Assignment - The records below are to be reproduced exactly, with the pictures left out.

Exercise materials -
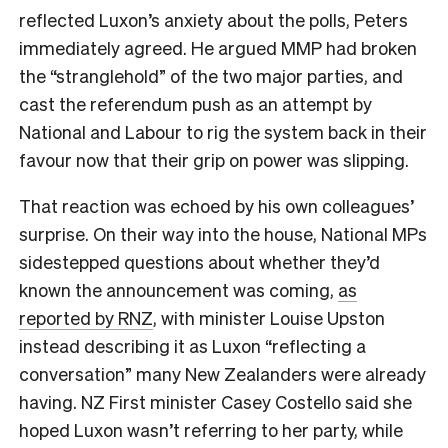
reflected Luxon’s anxiety about the polls, Peters
immediately agreed. He argued MMP had broken
the “stranglehold” of the two major parties, and
cast the referendum push as an attempt by
National and Labour to rig the system back in their
favour now that their grip on power was slipping.
That reaction was echoed by his own colleagues’
surprise. On their way into the house, National MPs
sidestepped questions about whether they’d
known the announcement was coming,
as
reported by RNZ
, with minister Louise Upston
instead describing it as Luxon “reflecting a
conversation” many New Zealanders were already
having. NZ First minister Casey Costello said she
hoped Luxon wasn’t referring to her party, while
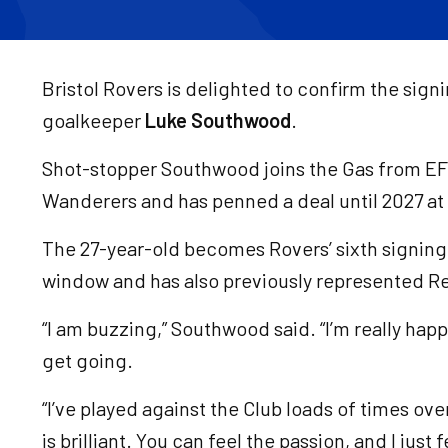
Bristol Rovers is delighted to confirm the sign
goalkeeper
Luke Southwood
.
Shot-stopper Southwood joins the Gas from E
Wanderers and has penned a deal until 2027 a
The 27-year-old becomes Rovers’ sixth signin
window and has also previously represented 
“I am buzzing,” Southwood said. “I’m really happy
get going.
“I’ve played against the Club loads of times ove
is brilliant. You can feel the passion, and I just 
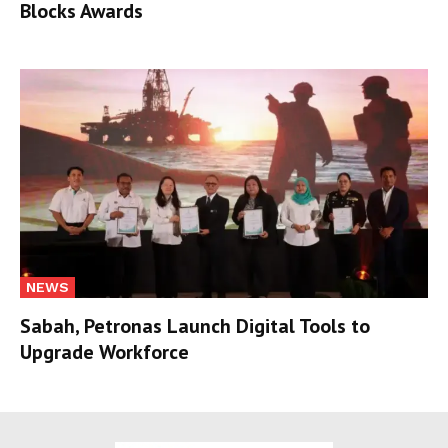
Blocks Awards
NEWS
Sabah, Petronas Launch Digital Tools to
Upgrade Workforce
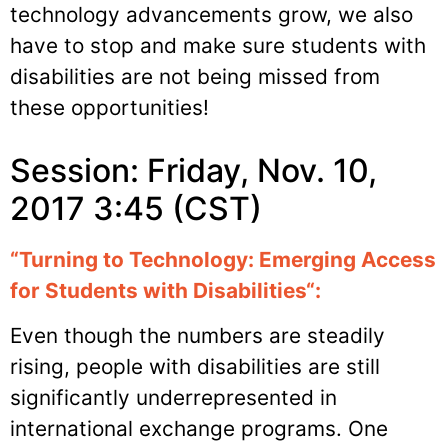
technology advancements grow, we also
have to stop and make sure students with
disabilities are not being missed from
these opportunities!
Session: Friday, Nov. 10,
2017 3:45 (CST)
“
Turning to Technology: Emerging Access
for Students with Disabilities
“:
Even though the numbers are steadily
rising, people with disabilities are still
significantly underrepresented in
international exchange programs. One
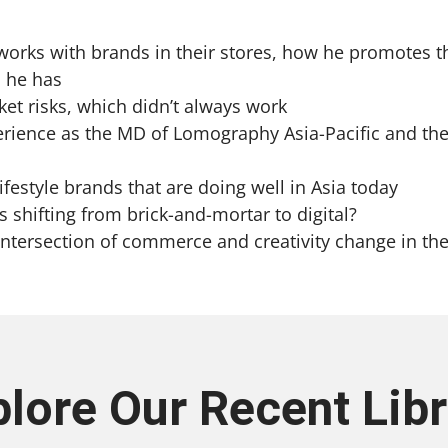
works with brands in their stores, how he promotes t
l he has
ket risks, which didn’t always work
perience as the MD of Lomography Asia-Pacific and the
ifestyle brands that are doing well in Asia today
 shifting from brick-and-mortar to digital?
 intersection of commerce and creativity change in th
plore Our Recent Libr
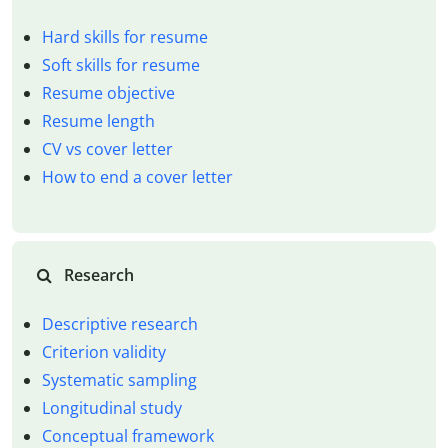
Hard skills for resume
Soft skills for resume
Resume objective
Resume length
CV vs cover letter
How to end a cover letter
Research
Descriptive research
Criterion validity
Systematic sampling
Longitudinal study
Conceptual framework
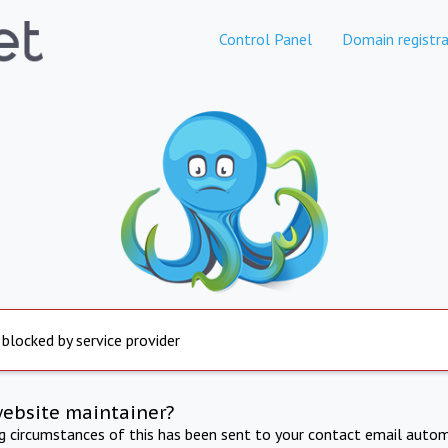
Control Panel
Domain registra
 blocked by service provider
website maintainer?
ng circumstances of this has been sent to your contact email autom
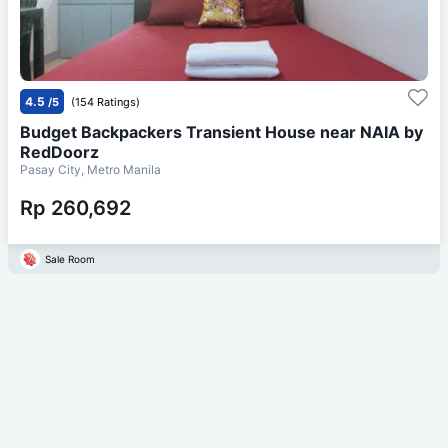
4.5
/5
(154 Ratings)
Budget Backpackers Transient House near NAIA by
RedDoorz
Pasay City, Metro Manila
Rp 260,692
Sale Room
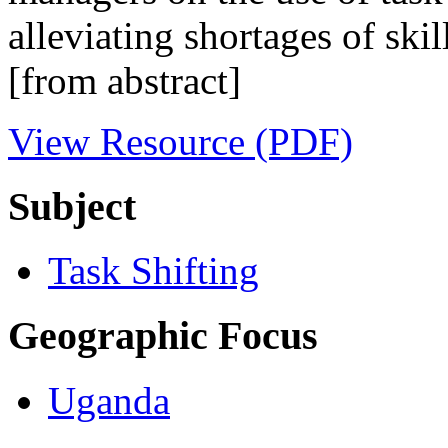
alleviating shortages of skil
[from abstract]
View Resource (PDF)
Subject
Task Shifting
Geographic Focus
Uganda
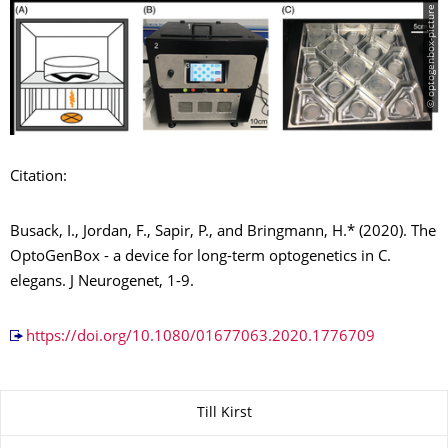
© optogenbox-picture
Citation:
Busack, I., Jordan, F., Sapir, P., and Bringmann, H.* (2020). The
OptoGenBox - a device for long-term optogenetics in C.
elegans. J Neurogenet, 1-9.
https://doi.org/10.1080/01677063.2020.1776709
About this page
Till Kirst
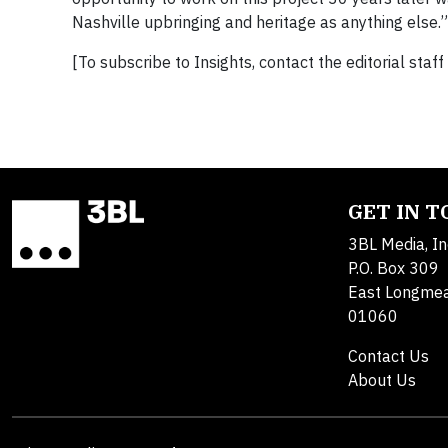
Nashville upbringing and heritage as anything else.”
[To subscribe to Insights, contact the editorial staff
GET IN 
3BL Media, In
P.O. Box 309
East Longme
01060
Contact Us
About Us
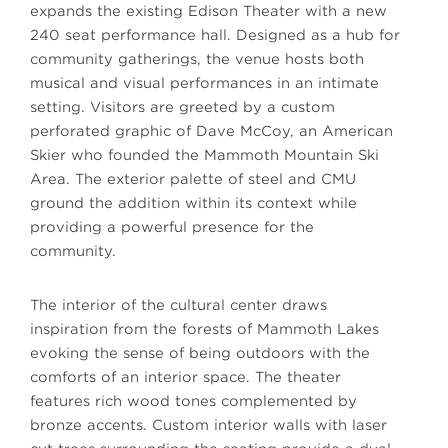
expands the existing Edison Theater with a new
240 seat performance hall. Designed as a hub for
community gatherings, the venue hosts both
musical and visual performances in an intimate
setting. Visitors are greeted by a custom
perforated graphic of Dave McCoy, an American
Skier who founded the Mammoth Mountain Ski
Area. The exterior palette of steel and CMU
ground the addition within its context while
providing a powerful presence for the
community.
The interior of the cultural center draws
inspiration from the forests of Mammoth Lakes
evoking the sense of being outdoors with the
comforts of an interior space. The theater
features rich wood tones complemented by
bronze accents. Custom interior walls with laser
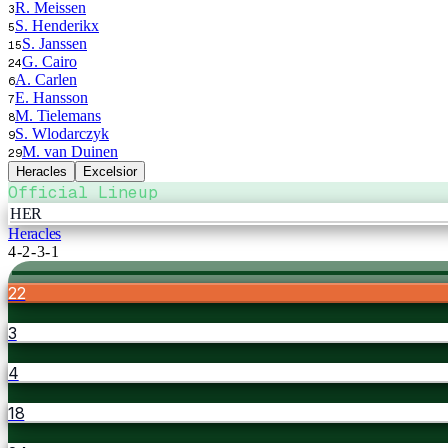
R. Meissen
3
S. Henderikx
5
S. Janssen
15
G. Cairo
24
A. Carlen
6
E. Hansson
7
M. Tielemans
8
S. Wlodarczyk
9
M. van Duinen
29
Heracles
Excelsior
Official Lineup
HER
Heracles
4-2-3-1
22
3
4
18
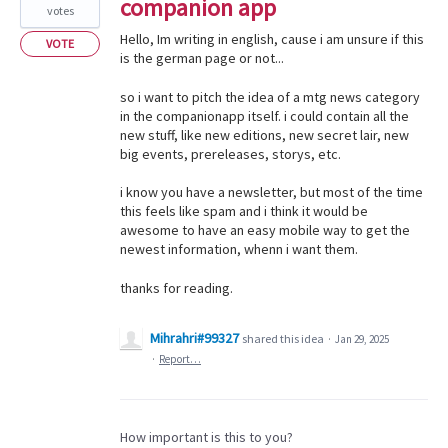
companion app
votes
Hello, Im writing in english, cause i am unsure if this
VOTE
is the german page or not...
so i want to pitch the idea of a mtg news category
in the companionapp itself. i could contain all the
new stuff, like new editions, new secret lair, new
big events, prereleases, storys, etc.
i know you have a newsletter, but most of the time
this feels like spam and i think it would be
awesome to have an easy mobile way to get the
newest information, whenn i want them.
thanks for reading.
Mihrahri#99327
shared this idea
·
Jan 29, 2025
·
Report…
How important is this to you?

Finished exercise -
reflected Luxon’s anxiety about the polls, Peters
immediately agreed. He argued MMP had broken
the “stranglehold” of the two major parties, and
cast the referendum push as an attempt by
National and Labour to rig the system back in their
favour now that their grip on power was slipping.
That reaction was echoed by his own colleagues’
surprise. On their way into the house, National MPs
sidestepped questions about whether they’d
known the announcement was coming,
as
reported by RNZ
, with minister Louise Upston
instead describing it as Luxon “reflecting a
conversation” many New Zealanders were already
having. NZ First minister Casey Costello said she
hoped Luxon wasn’t referring to her party, while
Bristol Rovers is delighted to confirm the sign
goalkeeper
Luke Southwood
.
Shot-stopper Southwood joins the Gas from E
Wanderers and has penned a deal until 2027 a
The 27-year-old becomes Rovers’ sixth signin
window and has also previously represented 
“I am buzzing,” Southwood said. “I’m really happy
get going.
“I’ve played against the Club loads of times ove
is brilliant. You can feel the passion, and I just 
Blocks Awards
NEWS
Sabah, Petronas Launch Digital Tools to
Upgrade Workforce
technology advancements grow, we also
have to stop and make sure students with
disabilities are not being missed from
these opportunities!
Session: Friday, Nov. 10,
2017 3:45 (CST)
“
Turning to Technology: Emerging Access
for Students with Disabilities
“:
Even though the numbers are steadily
rising, people with disabilities are still
significantly underrepresented in
international exchange programs. One
works with brands in their stores, how he promotes t
l he has
ket risks, which didn’t always work
perience as the MD of Lomography Asia-Pacific and the
ifestyle brands that are doing well in Asia today
 shifting from brick-and-mortar to digital?
 intersection of commerce and creativity change in th
plore Our Recent Libr
Hard skills for resume
Soft skills for resume
Resume objective
Resume length
CV vs cover letter
How to end a cover letter
Research
Descriptive research
Criterion validity
Systematic sampling
Longitudinal study
Conceptual framework
Control Panel
Domain registra
 blocked by service provider
website maintainer?
ng circumstances of this has been sent to your contact email autom
4.5
/5
(154 Ratings)
Budget Backpackers Transient House near NAIA by
RedDoorz
Pasay City, Metro Manila
Rp 260,692
Sale Room
alleviating shortages of skil
[from abstract]
View Resource (PDF)
Subject
Task Shifting
Geographic Focus
Uganda
© optogenbox-picture
Citation:
Busack, I., Jordan, F., Sapir, P., and Bringmann, H.* (2020). The
OptoGenBox - a device for long-term optogenetics in C.
elegans. J Neurogenet, 1-9.
https://doi.org/10.1080/01677063.2020.1776709
About this page
Till Kirst
Nashville upbringing and heritage as anything else.”
[To subscribe to Insights, contact the editorial staff
GET IN 
3BL Media, In
P.O. Box 309
East Longme
01060
Contact Us
About Us
expands the existing Edison Theater with a new
240 seat performance hall. Designed as a hub for
community gatherings, the venue hosts both
musical and visual performances in an intimate
setting. Visitors are greeted by a custom
perforated graphic of Dave McCoy, an American
Skier who founded the Mammoth Mountain Ski
Area. The exterior palette of steel and CMU
ground the addition within its context while
providing a powerful presence for the
community.
The interior of the cultural center draws
inspiration from the forests of Mammoth Lakes
evoking the sense of being outdoors with the
comforts of an interior space. The theater
features rich wood tones complemented by
bronze accents. Custom interior walls with laser
R. Meissen
3
S. Henderikx
5
S. Janssen
15
G. Cairo
24
A. Carlen
6
E. Hansson
7
M. Tielemans
8
S. Wlodarczyk
9
M. van Duinen
29
Heracles
Excelsior
Official Lineup
HER
Heracles
4-2-3-1
22
3
4
18
companion app
votes
Hello, Im writing in english, cause i am unsure if this
VOTE
is the german page or not...
so i want to pitch the idea of a mtg news category
in the companionapp itself. i could contain all the
new stuff, like new editions, new secret lair, new
big events, prereleases, storys, etc.
i know you have a newsletter, but most of the time
this feels like spam and i think it would be
awesome to have an easy mobile way to get the
newest information, whenn i want them.
thanks for reading.
Mihrahri#99327
shared this idea
·
Jan 29, 2025
·
Report…
How important is this to you?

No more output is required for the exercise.